___ Dataset excerpts

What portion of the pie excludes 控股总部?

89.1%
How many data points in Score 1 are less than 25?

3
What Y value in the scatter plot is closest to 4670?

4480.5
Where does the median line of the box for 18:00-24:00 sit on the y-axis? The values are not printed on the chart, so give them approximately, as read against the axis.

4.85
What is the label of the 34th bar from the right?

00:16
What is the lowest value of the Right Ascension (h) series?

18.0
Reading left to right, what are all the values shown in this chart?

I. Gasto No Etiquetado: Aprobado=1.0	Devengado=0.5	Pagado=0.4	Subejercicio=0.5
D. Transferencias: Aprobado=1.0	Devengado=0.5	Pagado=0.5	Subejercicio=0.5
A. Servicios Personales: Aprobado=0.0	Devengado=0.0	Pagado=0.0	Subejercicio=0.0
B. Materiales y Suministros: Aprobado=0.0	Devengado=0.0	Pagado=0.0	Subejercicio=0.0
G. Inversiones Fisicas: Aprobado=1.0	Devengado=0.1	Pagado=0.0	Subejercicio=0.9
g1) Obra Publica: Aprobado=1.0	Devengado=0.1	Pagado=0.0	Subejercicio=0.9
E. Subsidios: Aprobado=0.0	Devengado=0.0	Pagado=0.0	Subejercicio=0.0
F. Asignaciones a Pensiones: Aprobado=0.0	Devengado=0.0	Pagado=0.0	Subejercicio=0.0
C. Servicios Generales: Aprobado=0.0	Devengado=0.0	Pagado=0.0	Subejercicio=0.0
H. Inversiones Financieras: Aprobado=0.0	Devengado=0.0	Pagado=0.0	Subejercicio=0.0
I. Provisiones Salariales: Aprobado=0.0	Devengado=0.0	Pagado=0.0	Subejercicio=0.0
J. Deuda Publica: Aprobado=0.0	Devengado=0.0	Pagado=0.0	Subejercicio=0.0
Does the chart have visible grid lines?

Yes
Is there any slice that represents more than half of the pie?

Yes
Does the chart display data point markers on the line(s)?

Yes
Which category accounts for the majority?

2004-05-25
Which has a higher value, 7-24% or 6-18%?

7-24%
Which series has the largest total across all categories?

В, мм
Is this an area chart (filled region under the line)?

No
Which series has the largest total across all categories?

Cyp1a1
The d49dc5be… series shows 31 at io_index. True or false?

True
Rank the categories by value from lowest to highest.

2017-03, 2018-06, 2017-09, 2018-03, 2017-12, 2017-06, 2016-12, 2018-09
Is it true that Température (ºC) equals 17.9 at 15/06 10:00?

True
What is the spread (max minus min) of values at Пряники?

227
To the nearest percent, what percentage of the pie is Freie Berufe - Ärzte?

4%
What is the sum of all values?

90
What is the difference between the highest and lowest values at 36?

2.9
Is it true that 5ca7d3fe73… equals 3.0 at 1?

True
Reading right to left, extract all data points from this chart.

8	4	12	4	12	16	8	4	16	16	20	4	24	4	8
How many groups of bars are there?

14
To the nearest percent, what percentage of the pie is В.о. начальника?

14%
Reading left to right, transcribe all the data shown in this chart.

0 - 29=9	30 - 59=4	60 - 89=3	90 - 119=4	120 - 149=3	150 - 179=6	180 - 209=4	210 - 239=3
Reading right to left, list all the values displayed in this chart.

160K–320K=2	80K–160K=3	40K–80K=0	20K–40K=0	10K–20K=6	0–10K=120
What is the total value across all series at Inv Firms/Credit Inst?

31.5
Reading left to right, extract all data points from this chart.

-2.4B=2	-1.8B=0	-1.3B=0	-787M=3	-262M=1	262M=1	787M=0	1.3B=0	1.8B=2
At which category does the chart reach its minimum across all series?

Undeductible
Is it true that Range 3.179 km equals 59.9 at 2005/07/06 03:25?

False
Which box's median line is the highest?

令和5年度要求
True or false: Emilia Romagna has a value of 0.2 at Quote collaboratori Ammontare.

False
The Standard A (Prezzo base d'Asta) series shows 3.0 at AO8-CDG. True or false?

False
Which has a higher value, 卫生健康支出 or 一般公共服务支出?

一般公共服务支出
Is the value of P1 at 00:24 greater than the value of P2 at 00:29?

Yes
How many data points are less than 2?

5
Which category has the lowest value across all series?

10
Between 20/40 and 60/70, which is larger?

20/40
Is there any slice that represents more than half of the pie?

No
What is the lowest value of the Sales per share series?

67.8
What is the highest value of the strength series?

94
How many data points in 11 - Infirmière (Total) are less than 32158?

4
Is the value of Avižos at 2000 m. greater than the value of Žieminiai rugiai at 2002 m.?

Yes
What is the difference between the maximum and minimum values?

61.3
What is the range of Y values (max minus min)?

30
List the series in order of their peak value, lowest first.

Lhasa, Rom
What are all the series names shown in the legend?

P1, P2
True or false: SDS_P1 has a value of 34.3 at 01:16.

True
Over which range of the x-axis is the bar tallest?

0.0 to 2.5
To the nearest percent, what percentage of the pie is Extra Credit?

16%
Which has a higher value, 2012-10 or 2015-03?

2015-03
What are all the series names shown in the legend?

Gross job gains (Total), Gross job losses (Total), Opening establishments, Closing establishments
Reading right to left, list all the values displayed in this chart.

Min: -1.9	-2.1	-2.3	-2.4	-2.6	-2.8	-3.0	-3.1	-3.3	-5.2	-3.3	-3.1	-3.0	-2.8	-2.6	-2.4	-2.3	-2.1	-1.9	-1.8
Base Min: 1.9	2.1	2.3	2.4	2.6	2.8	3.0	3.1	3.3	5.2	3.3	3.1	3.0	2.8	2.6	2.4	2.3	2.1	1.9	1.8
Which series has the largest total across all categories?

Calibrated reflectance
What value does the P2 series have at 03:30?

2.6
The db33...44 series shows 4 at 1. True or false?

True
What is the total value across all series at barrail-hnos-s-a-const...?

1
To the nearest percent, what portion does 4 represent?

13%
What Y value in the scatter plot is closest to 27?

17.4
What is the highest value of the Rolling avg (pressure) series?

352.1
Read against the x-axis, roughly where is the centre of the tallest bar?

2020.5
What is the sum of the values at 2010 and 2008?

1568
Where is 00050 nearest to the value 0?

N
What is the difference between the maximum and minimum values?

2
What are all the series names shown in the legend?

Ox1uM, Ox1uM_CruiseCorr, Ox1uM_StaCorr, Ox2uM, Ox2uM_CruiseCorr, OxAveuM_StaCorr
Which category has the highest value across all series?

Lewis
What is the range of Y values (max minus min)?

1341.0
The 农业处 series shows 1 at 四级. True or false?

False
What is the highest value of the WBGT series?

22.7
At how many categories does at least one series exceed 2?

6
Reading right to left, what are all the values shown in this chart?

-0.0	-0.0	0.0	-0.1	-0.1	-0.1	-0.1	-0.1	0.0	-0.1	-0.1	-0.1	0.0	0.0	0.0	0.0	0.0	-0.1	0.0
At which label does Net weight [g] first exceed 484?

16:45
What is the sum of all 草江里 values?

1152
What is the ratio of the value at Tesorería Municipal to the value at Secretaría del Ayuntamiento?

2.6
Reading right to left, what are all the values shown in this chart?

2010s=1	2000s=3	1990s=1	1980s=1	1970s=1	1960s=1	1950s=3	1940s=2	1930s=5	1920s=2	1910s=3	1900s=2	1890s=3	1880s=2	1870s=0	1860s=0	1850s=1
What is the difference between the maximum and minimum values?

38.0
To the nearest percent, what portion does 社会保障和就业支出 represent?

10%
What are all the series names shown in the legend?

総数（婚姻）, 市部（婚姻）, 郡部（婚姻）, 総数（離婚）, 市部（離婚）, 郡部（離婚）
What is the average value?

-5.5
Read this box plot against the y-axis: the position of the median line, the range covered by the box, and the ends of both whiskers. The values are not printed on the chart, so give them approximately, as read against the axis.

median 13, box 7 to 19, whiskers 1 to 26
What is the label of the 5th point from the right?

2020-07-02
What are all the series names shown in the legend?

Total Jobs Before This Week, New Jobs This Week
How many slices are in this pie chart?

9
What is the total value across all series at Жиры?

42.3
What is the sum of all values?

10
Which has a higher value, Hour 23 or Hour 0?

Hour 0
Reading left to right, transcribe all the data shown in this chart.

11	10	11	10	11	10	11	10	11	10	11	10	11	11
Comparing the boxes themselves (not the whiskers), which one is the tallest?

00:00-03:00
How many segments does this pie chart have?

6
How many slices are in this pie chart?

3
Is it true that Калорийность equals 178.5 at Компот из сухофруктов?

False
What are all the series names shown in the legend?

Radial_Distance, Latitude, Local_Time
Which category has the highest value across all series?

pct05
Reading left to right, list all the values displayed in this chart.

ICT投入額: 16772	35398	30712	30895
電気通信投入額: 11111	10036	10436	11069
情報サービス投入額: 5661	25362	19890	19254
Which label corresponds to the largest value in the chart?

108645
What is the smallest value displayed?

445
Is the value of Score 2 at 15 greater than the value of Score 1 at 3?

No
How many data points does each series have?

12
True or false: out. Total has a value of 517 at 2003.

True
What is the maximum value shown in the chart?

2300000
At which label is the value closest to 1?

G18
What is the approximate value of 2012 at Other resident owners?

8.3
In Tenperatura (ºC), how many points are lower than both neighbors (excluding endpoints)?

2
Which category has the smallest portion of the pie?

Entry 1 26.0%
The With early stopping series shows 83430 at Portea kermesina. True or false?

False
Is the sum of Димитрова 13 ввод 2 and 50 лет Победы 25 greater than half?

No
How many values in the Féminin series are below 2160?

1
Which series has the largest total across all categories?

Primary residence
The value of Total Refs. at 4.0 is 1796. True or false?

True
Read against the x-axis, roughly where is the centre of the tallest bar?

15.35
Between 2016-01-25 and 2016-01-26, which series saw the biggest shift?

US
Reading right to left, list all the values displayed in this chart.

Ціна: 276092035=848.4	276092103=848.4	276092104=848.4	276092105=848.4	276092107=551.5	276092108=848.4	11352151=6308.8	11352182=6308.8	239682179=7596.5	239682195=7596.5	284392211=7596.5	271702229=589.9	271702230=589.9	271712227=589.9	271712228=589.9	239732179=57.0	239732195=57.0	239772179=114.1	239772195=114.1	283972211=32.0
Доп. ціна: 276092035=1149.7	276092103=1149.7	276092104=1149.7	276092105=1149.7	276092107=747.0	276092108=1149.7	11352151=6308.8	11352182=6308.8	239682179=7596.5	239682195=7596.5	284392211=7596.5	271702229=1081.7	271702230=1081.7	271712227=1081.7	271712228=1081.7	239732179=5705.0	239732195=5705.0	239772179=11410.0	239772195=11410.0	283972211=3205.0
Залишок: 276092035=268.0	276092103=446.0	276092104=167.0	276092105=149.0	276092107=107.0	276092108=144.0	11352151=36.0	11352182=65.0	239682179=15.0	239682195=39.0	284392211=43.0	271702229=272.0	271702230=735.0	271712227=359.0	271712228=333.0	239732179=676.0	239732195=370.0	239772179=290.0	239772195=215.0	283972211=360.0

______

**What you are asked to do:** Write out the rows above verbatim, from the very first line through the line containing "Reading left to right, what", with both ends included.

**Answer to the problem:**
What portion of the pie excludes 控股总部?

89.1%
How many data points in Score 1 are less than 25?

3
What Y value in the scatter plot is closest to 4670?

4480.5
Where does the median line of the box for 18:00-24:00 sit on the y-axis? The values are not printed on the chart, so give them approximately, as read against the axis.

4.85
What is the label of the 34th bar from the right?

00:16
What is the lowest value of the Right Ascension (h) series?

18.0
Reading left to right, what are all the values shown in this chart?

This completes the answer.